Ahm….wie viele und welche Konzerte haben Sie denn schon in der Elbphilharmonie gehört? Ich bin ja fast schon Stammgast in diesem Haus und habe schon fast alle Varianten durch - vorm Orchester, hinter dem Orchester, ganz oben, ganz vorne, ganz hinten, ganz teuer, ganz billig. Und das inhaltlich mit den großen Bruckner- und Mahlersinfonien, Orgelmusik, moderner Musik mit kleinen Ensembles (mein persönliches Highlight immer noch: Steve Reich “Music for 18 Musicians” und auch schon mal Pop. Mein Fazit: Für Pop ist die Elbphi eher nicht gebaut, alles andere funktioniert sehr gut - auch und gerade auf den “billigen” Plätzen. Aber: Ganz klar abhängig von der Form der Protagonisten. Bruckners 8. mit Christoph von Dohnany - 15-Euro-Karte hinter dem Orchester direkt über Blech und Pauke….geht bei Bruckner eigentlich gar nicht, weil man dann nur das Blech hört. War aber wunderbar abgestimmt. Der Mann versteht sein Handwerk. Bruckners 8. mit Nagano von einem “Premiumplatz” - hat mir überhaupt nicht gefallen. Akkustisch war jetzt auch nix groß auszusetzen, aber es fehlte die Seele - und dann ist die Elbphilharmonie besonders unbarmherzig. In Summe werden wir im Großen Saal noch viele grandiose Konzerte und auch das ein oder andere Debakel erleben. Wie es in anderen großen Konzertsäälen dieser Welt ganz genauso passiert.

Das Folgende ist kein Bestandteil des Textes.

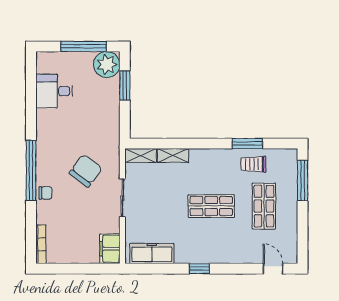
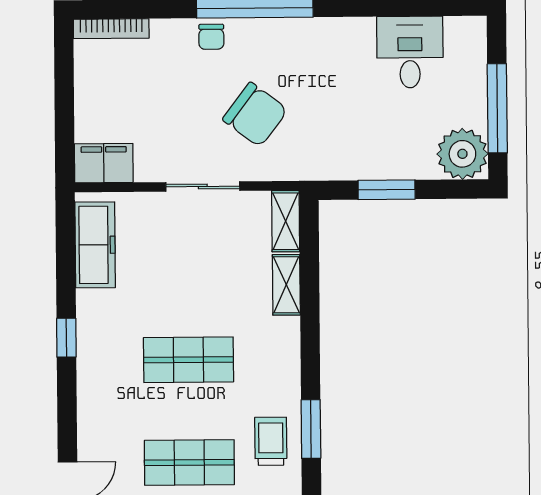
window: (125, 85) -> (387, 190), moved
shop shelf: (211, 206) -> (188, 360), turned 90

Joachim Lucas / 11.02.2019

Was würde eigentlich ein Abbruch kosten?

Karla Kuhn / 11.02.2019

So ein schönes altes Radio hatte mein Vater 1952 gekauft. Am besten haben mir die goldfarbenen Leisten gefallen, die das Radio geschmückt haben.  Ich hab den Ton damals toll gefunden und als ich älter und der Kasten noch immer intakt war ( im Gegenteil zu vielen heutigen E Artikeln, die ja z.T. anscheinend nur auf drei bis fünf Jahre Haltbarkeit programmiert sind), hat uns der Rock´n Roll aus den Sesseln gehoben. So ist das mit manchen Prestigeobjekten heute, außen hui innen pfui ?? Erichs Lampenladen war auch so ein seltsames Ding. Wurde eigentlich mal aufgelistet WIE VIEL “Umweltsünden” dieser Elphi- Kasten hat ?? Zumal auch auch der Zugang nicht ganz unproblematisch sein soll.  WARUM wurde das Ding eigentlich gebaut, wo doch die 1908 eingeweihte Laeiszhalle, mit 2025 Sitzplätzen genug Musik begeisterten Menschen Platz bietet ?? Kaufmann möchte ja in Zukunft nur noch dort auftreten. Ob BER oder Elphi macht doch nichts, der /die Durchsetzer dieser Projekte müssen sie doch nicht aus eigener Tasche bezahlen !!  Ich schlage vor, JEDER, der sich so ein Denkmal setze möchte, MUß es auch ganz alleine bezahlen. Wir hätten wahrscheinlich wesentlich mehr Baugrund übrig für die Wohnungsnot leidenden Menschen !

R. Nicolaisen / 11.02.2019

Ach der Gauckler, der weiß doch nicht mal, wie ein echtes Amphitheater aussieht. Und schön? Finde ich nicht: lauter Blendwerk.